---------- SOURCE DOCUMENT ----------

Perfect energy stability in neurons.

Neurons invest considerable energy in the generation and maintenance of a steep electrochemical Na+ gradient across the plasma membrane. The Na+ gradient is in turn used for various housekeeping tasks, including import of nutrients, export of waste, volume and pH regulation, and modulation of Ca2+signaling. In addition, neurons make intensive use of the Na+ gradient to transmit information by membrane depolarization, to the extent that in these cells the Na+/K+ ATPase pump accounts for over 80% of the ATP turnover. Almost all ATP is produced in mitochondria, so how does the organelle know how much to produce and when? This is a central question in bioenergetics. Ever since the studies of isolated mitochondria by Britton Chance and colleagues in the hay days of cybernetics and feedback control theory, the coupling between energy demand and supply has been assigned to ADP [1]. Later on Krebs cycle dehydrogenases and other mitochondrial enzymes were found to be sensitive to Ca2+ [2,3], suggesting an additional coupling mechanism.

Now is the era of genetically-encoded fluorescent sensors, which afford improved spatial and temporal resolution for the study of metabolism in intact cells [4]. Equipped with these tools, our group set out to map the first seconds of the neuronal response to workload [5]. The initial results were ostensibly boring. Neuronal ATP, ATP/ADP, glucose, pyruvate, lactate and pH were all found to be unaffected by excitatory neurotransmission. However, flux measurements using transporter-stop protocols unveiled a rich underlying phenomenology. Neuronal ATP consumption had been stimulated by 200%, while glycolytic flux and mitochondrial pyruvate consumption had increased by 200-300%. The stability was therefore explained not by lack of demand but by a close second-to-second match between ATP consumption and production. In vivo determinations in the somatosensory cortex confirmed the stability of neuronal ATP through bouts of activity. How could ADP or ATP possibly play any regulatory role if their concentration does not change? Next we turned to the alternative hypothesis but found the cytosolic Ca2+ had already returned to resting level at the time of maximum ATP turnover, and that intramitochondrial Ca2+ did not even rise. Further experiments indicated that the Na+ pump itself controls mitochondria, acting via an unspecified mechanism that may involve the glycolytic machinery [5].

---------- ENTRIES SUPPLIED ----------

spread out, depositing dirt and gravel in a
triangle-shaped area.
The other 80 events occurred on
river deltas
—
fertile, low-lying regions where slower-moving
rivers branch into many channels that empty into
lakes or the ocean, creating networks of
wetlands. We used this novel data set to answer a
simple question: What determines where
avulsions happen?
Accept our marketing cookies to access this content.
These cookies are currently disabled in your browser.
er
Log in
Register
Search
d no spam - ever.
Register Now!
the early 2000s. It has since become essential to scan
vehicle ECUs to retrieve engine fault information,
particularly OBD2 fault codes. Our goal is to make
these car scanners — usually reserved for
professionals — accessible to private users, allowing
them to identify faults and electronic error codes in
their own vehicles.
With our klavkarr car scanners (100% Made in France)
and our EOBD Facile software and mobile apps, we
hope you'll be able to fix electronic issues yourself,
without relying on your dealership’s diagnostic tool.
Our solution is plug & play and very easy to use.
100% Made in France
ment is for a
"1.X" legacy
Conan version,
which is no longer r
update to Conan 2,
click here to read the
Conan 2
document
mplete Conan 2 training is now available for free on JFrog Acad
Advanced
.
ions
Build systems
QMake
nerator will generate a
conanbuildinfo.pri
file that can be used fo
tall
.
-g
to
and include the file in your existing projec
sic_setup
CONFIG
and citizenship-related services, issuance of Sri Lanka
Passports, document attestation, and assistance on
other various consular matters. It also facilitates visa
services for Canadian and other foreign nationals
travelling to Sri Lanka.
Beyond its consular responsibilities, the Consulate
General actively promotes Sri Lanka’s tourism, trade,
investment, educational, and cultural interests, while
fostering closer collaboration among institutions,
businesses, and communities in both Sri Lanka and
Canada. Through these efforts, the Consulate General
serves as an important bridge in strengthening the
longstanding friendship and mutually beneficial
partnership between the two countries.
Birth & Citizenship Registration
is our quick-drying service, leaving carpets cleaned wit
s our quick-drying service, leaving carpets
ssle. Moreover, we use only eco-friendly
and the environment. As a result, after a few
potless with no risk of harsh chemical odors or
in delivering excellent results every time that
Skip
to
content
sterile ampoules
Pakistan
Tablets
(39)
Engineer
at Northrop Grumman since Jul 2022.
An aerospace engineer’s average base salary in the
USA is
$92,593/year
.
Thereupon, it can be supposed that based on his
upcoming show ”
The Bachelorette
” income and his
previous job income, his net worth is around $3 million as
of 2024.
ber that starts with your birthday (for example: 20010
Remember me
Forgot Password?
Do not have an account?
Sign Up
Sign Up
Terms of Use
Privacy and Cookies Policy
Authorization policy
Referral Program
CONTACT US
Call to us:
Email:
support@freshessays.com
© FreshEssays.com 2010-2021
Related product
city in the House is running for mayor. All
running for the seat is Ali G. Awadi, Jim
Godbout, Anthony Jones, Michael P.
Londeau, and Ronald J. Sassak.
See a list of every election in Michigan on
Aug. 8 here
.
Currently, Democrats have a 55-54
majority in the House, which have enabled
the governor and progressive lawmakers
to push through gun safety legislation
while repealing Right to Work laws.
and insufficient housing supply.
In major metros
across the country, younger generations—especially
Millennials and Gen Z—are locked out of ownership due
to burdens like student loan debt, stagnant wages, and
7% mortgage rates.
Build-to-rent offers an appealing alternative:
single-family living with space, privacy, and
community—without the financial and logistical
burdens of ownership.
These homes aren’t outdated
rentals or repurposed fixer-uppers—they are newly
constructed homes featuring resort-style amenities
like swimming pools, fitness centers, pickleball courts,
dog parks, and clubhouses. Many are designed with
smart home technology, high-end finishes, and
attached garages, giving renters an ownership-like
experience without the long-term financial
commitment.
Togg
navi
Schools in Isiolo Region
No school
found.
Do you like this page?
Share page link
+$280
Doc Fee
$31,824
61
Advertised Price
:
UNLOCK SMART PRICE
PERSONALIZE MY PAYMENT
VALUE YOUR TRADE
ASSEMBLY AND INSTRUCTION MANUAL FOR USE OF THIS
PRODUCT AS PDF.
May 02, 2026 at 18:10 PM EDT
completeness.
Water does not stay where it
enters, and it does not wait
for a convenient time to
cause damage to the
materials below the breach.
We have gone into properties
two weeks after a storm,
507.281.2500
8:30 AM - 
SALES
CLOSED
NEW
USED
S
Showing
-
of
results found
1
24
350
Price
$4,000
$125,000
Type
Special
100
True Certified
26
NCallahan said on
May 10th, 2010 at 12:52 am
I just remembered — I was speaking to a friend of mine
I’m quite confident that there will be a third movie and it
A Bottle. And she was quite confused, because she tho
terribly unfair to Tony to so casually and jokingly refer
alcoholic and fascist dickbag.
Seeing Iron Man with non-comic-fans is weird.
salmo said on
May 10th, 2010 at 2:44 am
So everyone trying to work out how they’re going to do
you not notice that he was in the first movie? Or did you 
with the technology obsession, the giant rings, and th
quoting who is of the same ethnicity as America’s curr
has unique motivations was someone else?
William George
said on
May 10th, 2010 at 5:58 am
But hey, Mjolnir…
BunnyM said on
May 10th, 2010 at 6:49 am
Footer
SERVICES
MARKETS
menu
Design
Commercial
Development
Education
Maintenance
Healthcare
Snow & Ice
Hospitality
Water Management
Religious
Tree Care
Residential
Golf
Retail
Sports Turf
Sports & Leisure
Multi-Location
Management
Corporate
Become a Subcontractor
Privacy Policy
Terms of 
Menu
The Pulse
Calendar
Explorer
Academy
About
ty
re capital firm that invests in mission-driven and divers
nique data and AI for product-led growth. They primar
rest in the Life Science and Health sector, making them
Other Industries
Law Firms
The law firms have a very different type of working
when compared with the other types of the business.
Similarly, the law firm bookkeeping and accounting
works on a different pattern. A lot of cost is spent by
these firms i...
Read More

----------

• TASKS TO CARRY OUT:
1. According to the text on neuronal energy, what share of the ATP turnover in neurons does the Na+/K+ ATPase pump account for?
2. Please resume the text on neuronal energy, starting right after its final sentence.
The items have no connection to the text on neuronal energy.

• EXERCISE RESULTS:
1. Over 80%.

2.
The inordinate metabolic stability of neurons is exciting. Is neuronal ATP depletion a reflection of high level physiological stimulation or is it frankly pathological? In support of the latter, both tetanic stimulation and glutamate impaired mitochondrial pyruvate consumption, showing that the ATP depletion is partly secondary to a drop in production [5]. ATP depletion affects scores of reactions and under certain conditions may trigger a runaway metabolic collapse [6]. Neurons must endure a lifetime of unpredictable activations without the benefit of energy stores. Could repetitive cycles of ATP depletion over years of dysfunctional adaptation contribute to neurodegeneration? The machinery that links the Na+ pump to mitochondria to ensure perfect energetic stability in neurons may hold clues to these important questions.